» Text provided:
Actions of the COA Regarding Life University
25.

 At its June, 1999 meeting, the COA issued a confidential sanction of notice to Life, alleging concerns with certain aspects of Life’s program.  The confidential sanction of notice was continued at the January, 2000 COA meeting, and a focused site-visit was ordered. 

26.

 Following the focused site-visit, the COA removed the confidential sanction of notice in June, 2000, recognizing and supporting Life’s positive efforts to respond to COA concerns, and finding no other remaining concerns.  June 19, 2000 letter from Joseph Brimhall to Dr. Williams and Dr. Kirk.  Exhibit "1", attached under seal. 

27.

 Life applied to have its CCE accreditation reaffirmed and submitted its self-study to COA in October, 2000.  A site-visit team ("2001 Team") visited Life April 2 through 5, 2001, and issued a report, to which Life responded on May 22, 2001. 

28.

 Six weeks before the 2001 Team site visit, a disgruntled former Life faculty member, Dr. Steven Petty, had filed a complaint against Life with CCE on February 19, 2001 ("the Petty complaint").  Life timely responded to the Petty complaint on April 25, 2001.

29.

 Life’s reaffirmation was considered at COA’s June 2001 meeting.  After reviewing the reaffirmation materials and holding a public session in which Life officials and the site-visit team were asked follow-up questions regarding reaffirmation, the COA met in executive session.

30.

During the executive session, the COA decided to defer a decision on reaffirmation of accreditation and imposed the sanction of probation upon Life.  CCE immediately posted the decision on its website.

31.

Unknown to Life, the COA had also considered the Petty complaint during the June, 2001 COA meeting, and decided to appoint an ad hoc committee to investigate that complaint.  Life only learned of the ad hoc committee’s appointment three months later after Life inquired about the status of the Petty complaint in September, 2001.  On information and belief, Life was placed on probation as a result of the COA’s consideration of the Petty complaint, although Life was provided no opportunity to respond to any questions or concerns the COA had as a result of that complaint. 

32.

 The COA revisited the reaffirmation issue at its December, 2001 meeting, again deferring the decision on reaffirmation and continuing the sanction of probation.  In advising Life of these decisions, the COA Chair indicated the COA’s appreciation of Life’s efforts to resolve accreditation issues, and informed Life of another site-visit planned to understand and verify the extent of Life’s implementation of corrective actions in response to the COA’s concerns.  January 24, 2002 Letter from Brimhall to Dr. Williams, Exhibit "2", attached under seal.

33.

 The CCE BOD also met in December, 2001, substantially revising its Policy Manual and Standards.  Among the changes was a complete revision of the appellate process that greatly limited the appeal rights of schools whose accreditation was revoked.  This revision was presented to the BOD for consideration as a new policy, rather than as a revision to an existing policy. Significantly, the appeal procedures were revised while Life was on probation, and while no school other than Life was potentially in a position to appeal any COA decision denying reaccreditation. 

34.

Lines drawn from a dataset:
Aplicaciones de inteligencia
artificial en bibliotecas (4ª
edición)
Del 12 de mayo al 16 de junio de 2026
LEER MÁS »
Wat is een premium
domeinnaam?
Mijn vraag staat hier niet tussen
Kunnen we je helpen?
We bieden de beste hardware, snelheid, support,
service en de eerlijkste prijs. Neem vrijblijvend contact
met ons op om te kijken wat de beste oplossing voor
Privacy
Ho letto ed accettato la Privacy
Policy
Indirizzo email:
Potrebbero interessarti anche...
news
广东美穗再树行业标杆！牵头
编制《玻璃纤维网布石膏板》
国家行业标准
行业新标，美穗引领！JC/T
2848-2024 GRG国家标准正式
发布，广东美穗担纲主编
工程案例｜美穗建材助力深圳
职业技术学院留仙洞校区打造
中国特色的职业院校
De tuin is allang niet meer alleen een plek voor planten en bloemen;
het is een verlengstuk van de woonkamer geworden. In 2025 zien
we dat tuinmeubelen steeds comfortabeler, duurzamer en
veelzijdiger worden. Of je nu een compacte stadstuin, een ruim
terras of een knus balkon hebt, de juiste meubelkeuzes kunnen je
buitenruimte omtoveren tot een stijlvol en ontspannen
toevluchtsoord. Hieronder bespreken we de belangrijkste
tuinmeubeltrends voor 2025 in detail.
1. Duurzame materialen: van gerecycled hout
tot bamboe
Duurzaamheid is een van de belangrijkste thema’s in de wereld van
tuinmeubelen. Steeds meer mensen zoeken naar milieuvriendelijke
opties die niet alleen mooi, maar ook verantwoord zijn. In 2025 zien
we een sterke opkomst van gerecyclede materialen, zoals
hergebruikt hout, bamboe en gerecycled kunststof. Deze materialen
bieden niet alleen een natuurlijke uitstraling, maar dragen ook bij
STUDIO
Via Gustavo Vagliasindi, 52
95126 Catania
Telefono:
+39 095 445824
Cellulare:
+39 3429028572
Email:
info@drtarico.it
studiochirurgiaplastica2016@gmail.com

» Description of the task:
From the text above about the COA's actions regarding Life University, extract the passage from "Six weeks before" to "April 25, 2001." word for word.

» Output of the exercise:
Six weeks before the 2001 Team site visit, a disgruntled former Life faculty member, Dr. Steven Petty, had filed a complaint against Life with CCE on February 19, 2001 ("the Petty complaint").  Life timely responded to the Petty complaint on April 25, 2001.